The Commonwealth has no formal or written constitution. When the heads of the 49 Commonwealth nations meet every two years, they never vote on an issue, nor do they pass resolutions. Says Sir Shridath: ``Everything must be done by agreement, acquiescence, sometimes consensus.''
Meetings of the Commonwealth receive considerable attention in the press of member nations but the news media are not allowed to attend. Heads of government meet ``in camera'' with only two advisers per prime minister or president.
A few Commonwealth member nations had to fight for their independence from Great Britain. Yet today they and the other members who obtained nationhood more peacefully are generally bound together by common ideals and interests and a shared history and political heritage.
Today the Commonwealth embraces a third of the world's nations, roughly one-fifth of the land surface of the earth, and a total population of around 1.2 billion, or one-fourth of the human race. Its peoples belong to all the major races of mankind. They speak hundreds of different languages and dialects. Some live in extreme poverty, some in great wealth.
Their governments, too, are varied. Many are parliamentary democracies, most with two-chamber legislatures. In a great majority of member nations the rule of law prevails. But a few are authoritarian (e.g., Uganda, Ghana, and Zambia). Some members have governors-general who are representatives of the Queen. A small number have their own monarchies (Lesotho, Malaysia, Swaziland, and Tonga). Others are republics. Several are federal states (e.g., Canada, India, Malaysia, and Australia). Oth ers are unitary states (e.g., Britain and New Zealand). Sir Shridath holds that the Commonwealth achieves some of its strength from the enormous variety in its members.
The Secretariat of the Commonwealth marks its 20th anniversary this year. Its staff of under 400 is headquartered in Marlborough House, the former home of Queen Mary. The staff come from a sizeable number of member nations. One of Ramphal's deputies is from Nigeria; the second is British. One assistant is Indian, another Canadian. The Secretariat has a budget of merely about $6.5 million.
One task of the Commonwealth's Secretariat is to manage a small fund (around $25 million) for technical assistance.

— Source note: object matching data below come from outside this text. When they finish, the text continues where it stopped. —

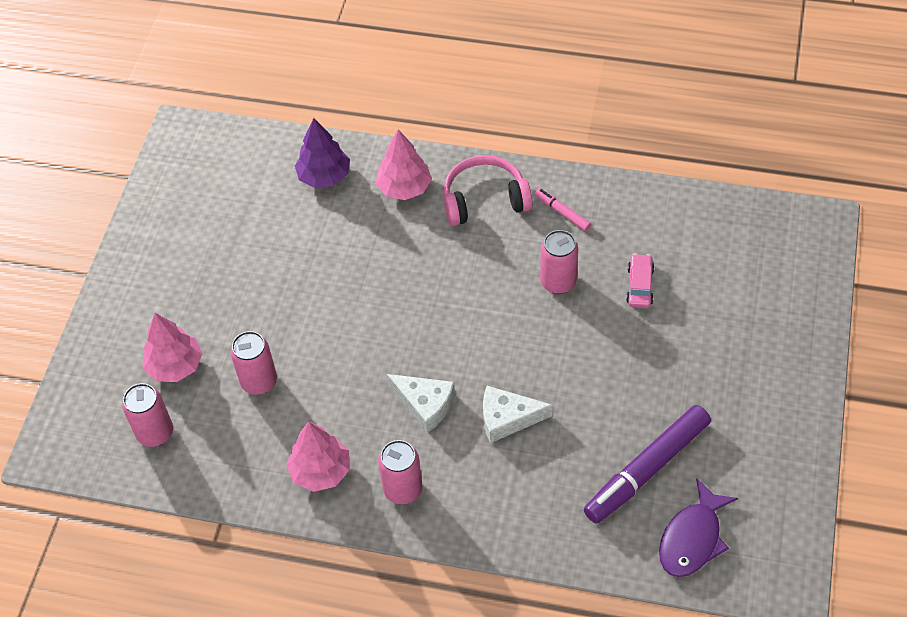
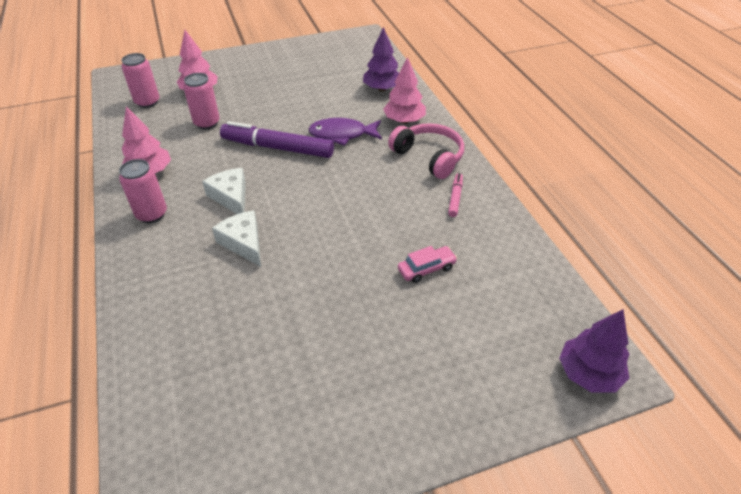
camera: 55 degrees right, 10 degrees down
white cheese [387,374,455,433] -> white cheese turned 150 degrees clockwise [202,168,246,214]
pink can [540,230,578,294] -> none
purple marker [584,405,711,523] -> purple marker moved to [220,121,334,158]
purple fish [659,478,738,577] -> purple fish moved to [308,118,382,146]
none -> purple tree [559,310,629,393]

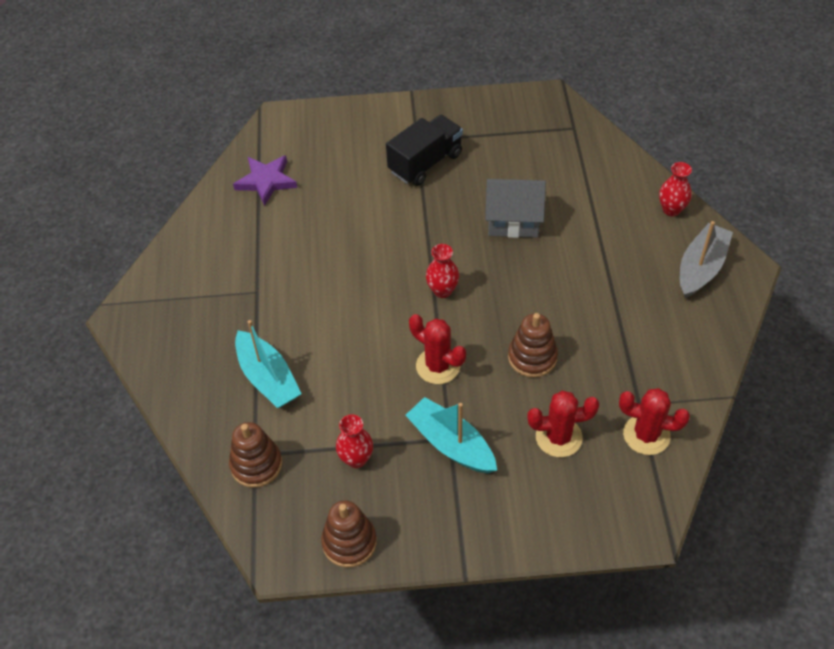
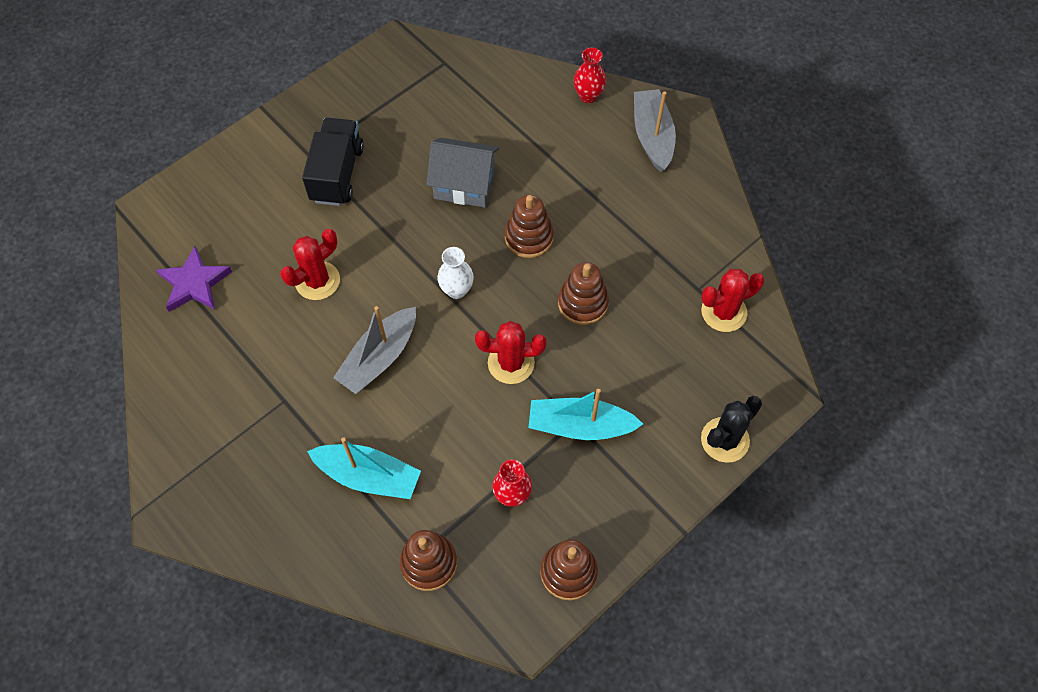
camera: 40 degrees left, 10 degrees up
red vase [426,244,459,298] -> white vase [437,247,474,299]
grey house [485,179,546,238] -> grey house turned 45 degrees clockwise [426,138,499,207]
red cactus [527,391,599,457] -> red cactus moved to [280,229,340,300]
none -> grey boat [333,306,416,394]
none -> brown stacking toy [505,195,554,258]
none -> black cactus [701,396,762,463]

It supports experts helping out in developing member nations and sponsors training programs for 1,500 to 2,000 managers and technicians each year. Most of the experts come from other developing countries rather than the industrial member nations.
The Secretariat also organizes the Commonwealth meetings of government officials and encourages through a foundation the activities of around 300 other Commonwealth organizations.
``Relations of Commonwealth countries go back many years,'' says Sir Shridath. ``Out of that shared experience . . . a common colonial status, have come quite spontaneously a whole range of unofficial contacts, networks, [and] collaborations, within the Commonwealth.''
When Britain entered the European Community, many opponents charged that it would thus be turning its back on the Commonwealth.
But Sir Shridath says that perception was unfortunate and inaccurate.
He says that the Queen has helped in this regard ``because of the tremendous amount of enthusiasm that she has demonstrated for the idea of a modern commonwealth and the respect and esteem in which she is held by Commonwealth leaders.''
Queen Elizabeth II has also commanded ``tremendous affection and popular acclaim'' in visits to India and to several African nations, Sir Shridath says.
Because the Commonwealth's membership includes a large majority of poor countries, much of its attention is devoted to economic development.
The secretary-general says the International Monetary Fund is too tough in the conditions it imposes on developing countries when they seek loans when in balance-of-payments trouble.
Similarly, he holds that the World Bank should have more resources to make development loans to poor countries.